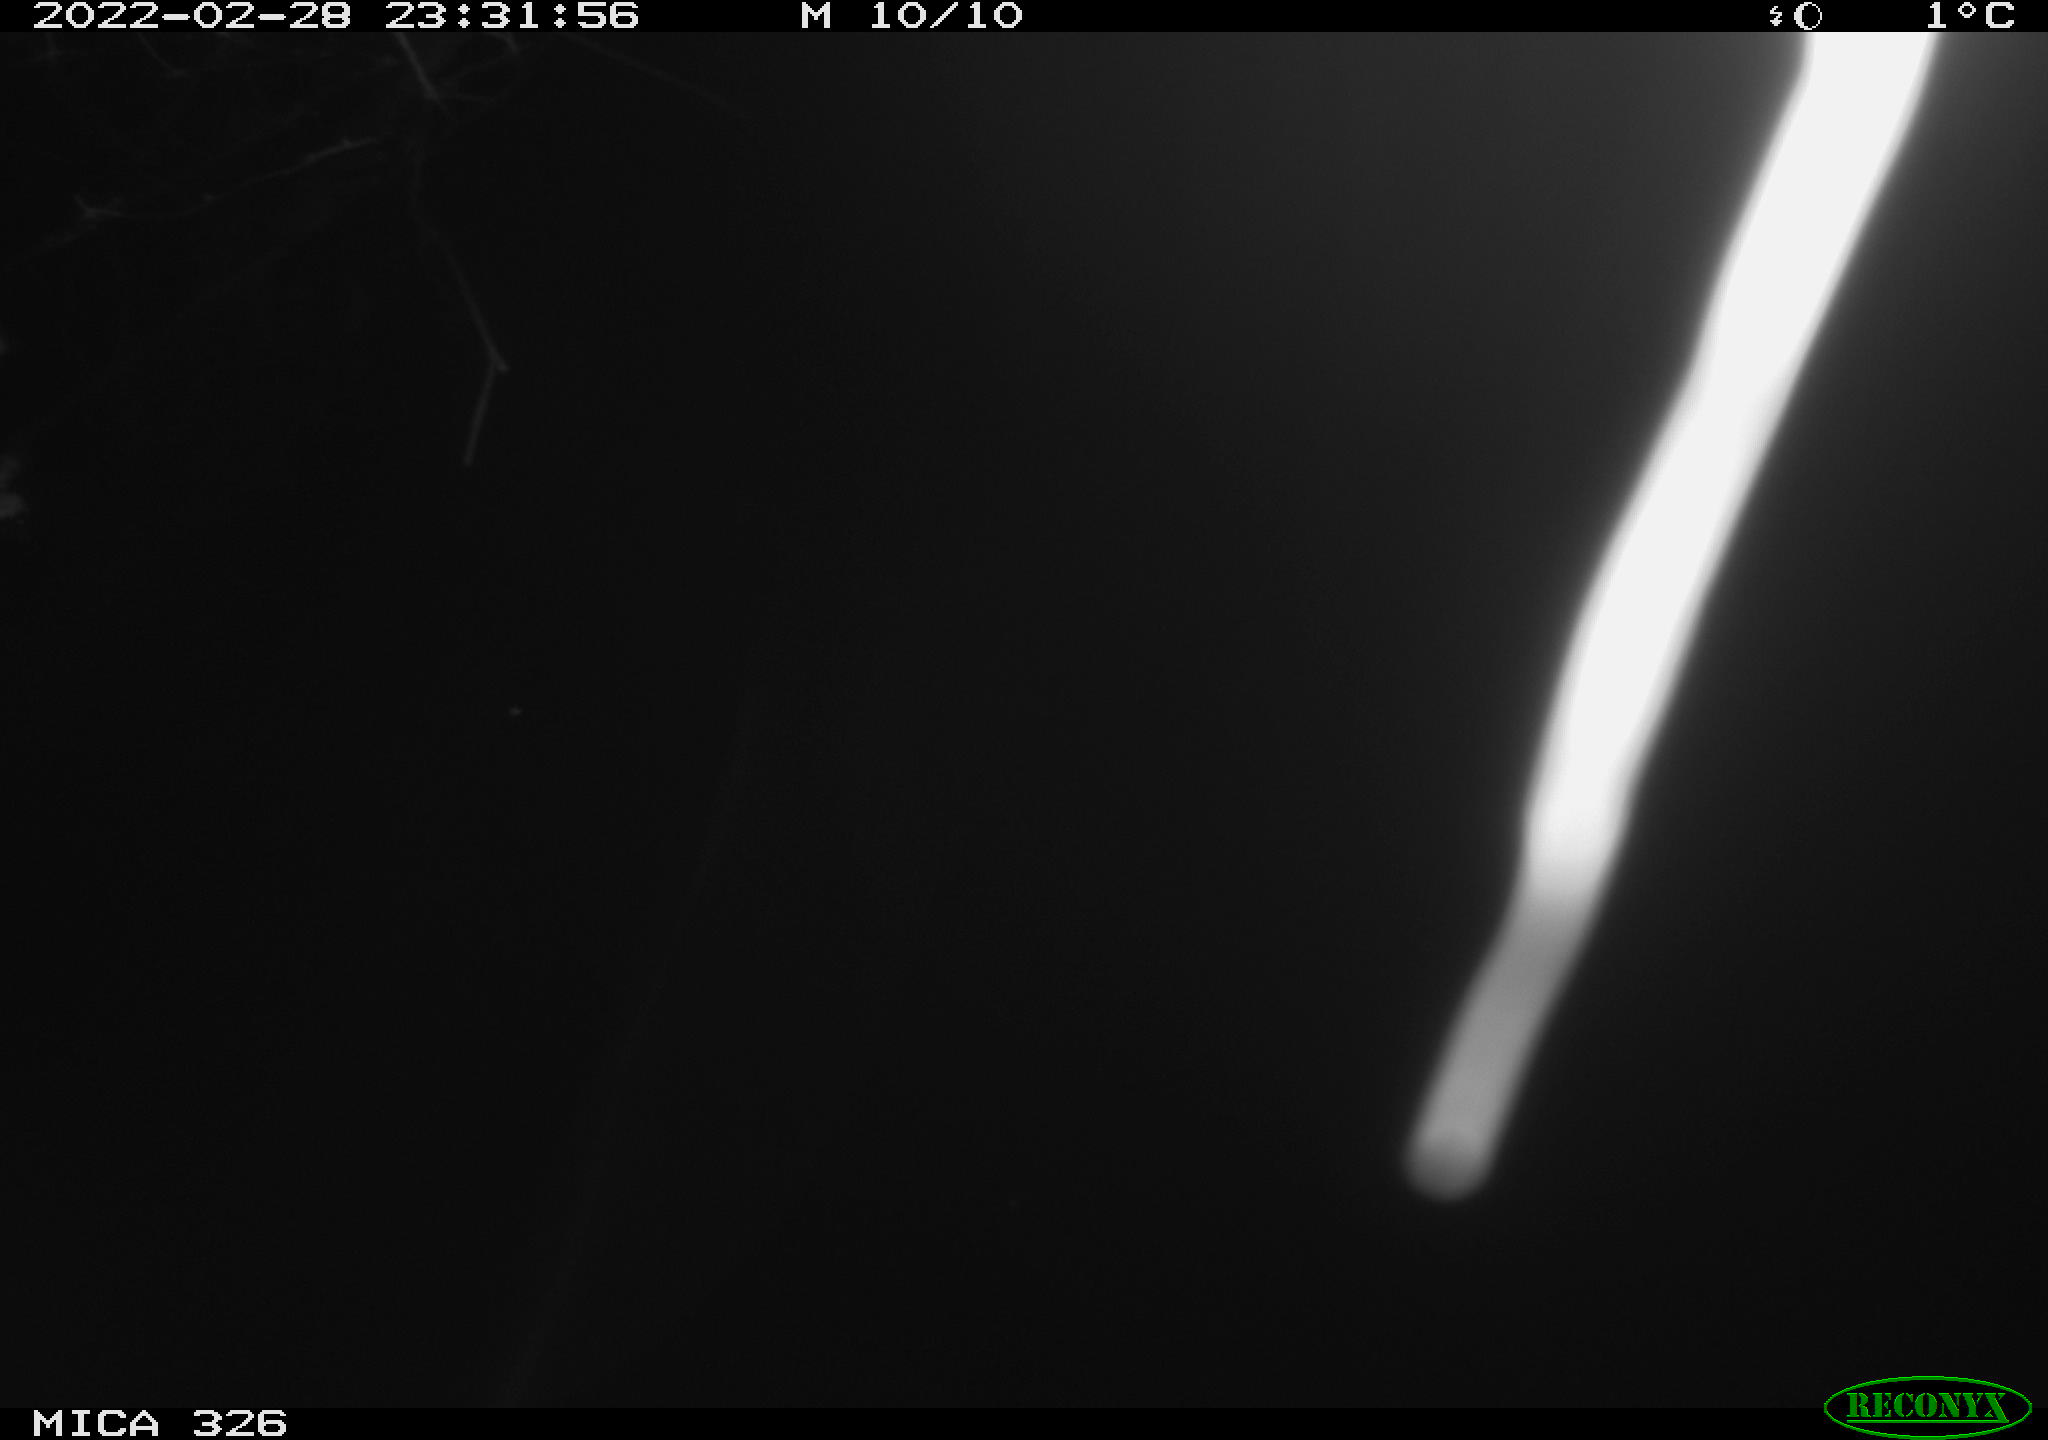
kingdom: Animalia
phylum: Chordata
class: Mammalia
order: Rodentia
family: Cricetidae
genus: Ondatra
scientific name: Ondatra zibethicus
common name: Muskrat
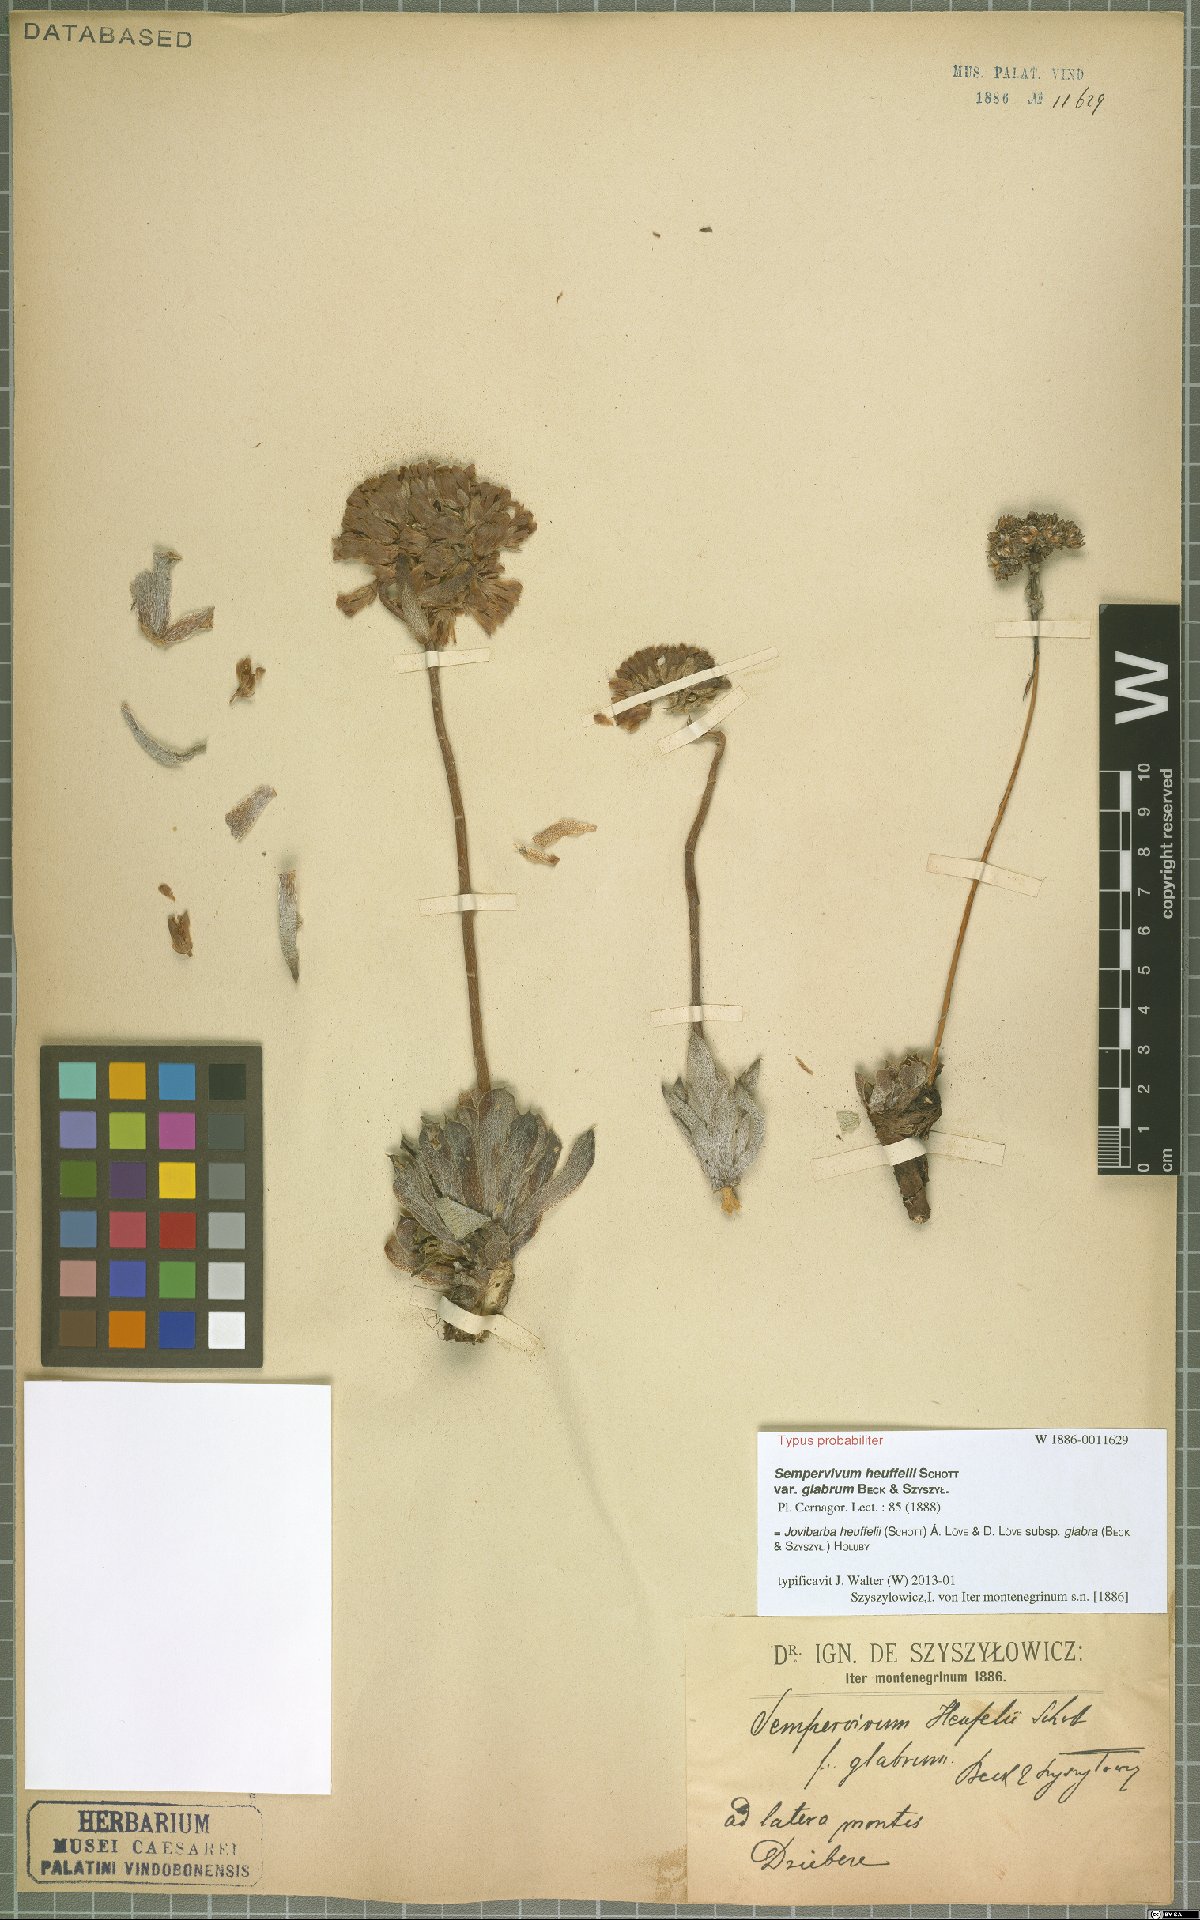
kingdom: Plantae
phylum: Tracheophyta
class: Magnoliopsida
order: Saxifragales
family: Crassulaceae
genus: Sempervivum
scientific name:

=== YOUR TASK ===
Reproduce the records word for word from the line with "common name: Muskrat" up to and including the final line of the records, leaving out the pictures.

=== EXERCISE SOLUTION ===
common name: Muskrat
kingdom: Plantae
phylum: Tracheophyta
class: Magnoliopsida
order: Saxifragales
family: Crassulaceae
genus: Sempervivum
scientific name:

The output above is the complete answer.